Triple Crossing is a crime thriller by Sebastian Rotella, who clearly knows his stuff when it comes to borders. Two play prominent roles here: the one between the U.S. and Mexico, specifically at Tijuana, and the so-called Triple Border, a no-man's land where Brazil, Argentina, and Paraguay meet.

The novel uses two protagonists, and throughout the book the chapters alternate from two points of view. One is Valentine Pescatore, a U.S. Border Patrol agent who is young, impetuous, and just barely on the side of the law. The second is Mendez, a stoic, noble ex-journalist who has been tapped to head a government organization that looks into Mexican police corruption.

The two men are on the same side, but have a mutual distrust of each other. "Mendez had a visceral nationalistic aversion to Border Patrol agents. Although he did not work with The Patrol, from a distance they reminded him of a species he had come to loathe during his year among the gray skies and gray buildings of the University of Michigan: fraternity boys. They had struck him as crude, swaggering, well-off rednecks with a clannish mentality that reeked of racism and fascism."
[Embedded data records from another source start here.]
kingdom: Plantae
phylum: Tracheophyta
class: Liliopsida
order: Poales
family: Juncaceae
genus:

Indeed, Rotella doesn't paint the Border Patrol with a very complimentary brush. In the opening chapter, Pescatore impulsively chases a suspect over the fence and into Tijuana, a definite no-no. To avoid charges, he works with a beautiful agent, Isabel Puente, who has him go undercover to bust a crooked agent named Garrison. Pescatore falls in love with Puente, and in a weak spot in the book she succumbs to his cowboy charms.

Mendez is looking to bring down a drug lord called Junior, who is the nephew of a senator, and is practically untouchable. Through a series of misadventures, Pescatore ends up in deep cover with Junior's gang, vouched for by a menacing but compassionate henchman called Buffalo. They all end up at the Triple Border, which Rotello describes thusly: "Pescatore saw signs in Portugese, Spanish, English, Asian languages, a warning about product piracy, a shingle that said ALI BABA AND CO. Women in Muslim veils passed a man arranging pornography on a rack. A contingent of shaven-headed Asian monks went by. They wore sandals and billowing brown robes; they seemed to float through the melee of buying and selling, loading and unloading, everyone jabbering into cell phones and radios."

Rotella's knowledge of the subject helps make up for the lack of storytelling. At a certain point I became weary of the usual depictions of drug kingpins and their minions, and Mendez, while an admirable character, seems a bit too good to be true. Occasionally, though, Rotella dazzles with bits of prose that seem out of left field: "The pianist was a senior citizen with a somewhat mildewed dignity. His backswept gray hair aspired to a Beethoven-like mane; he shook it occasionally for emphasis. His three-piece suit had a velvety sheen and looked no younger than him."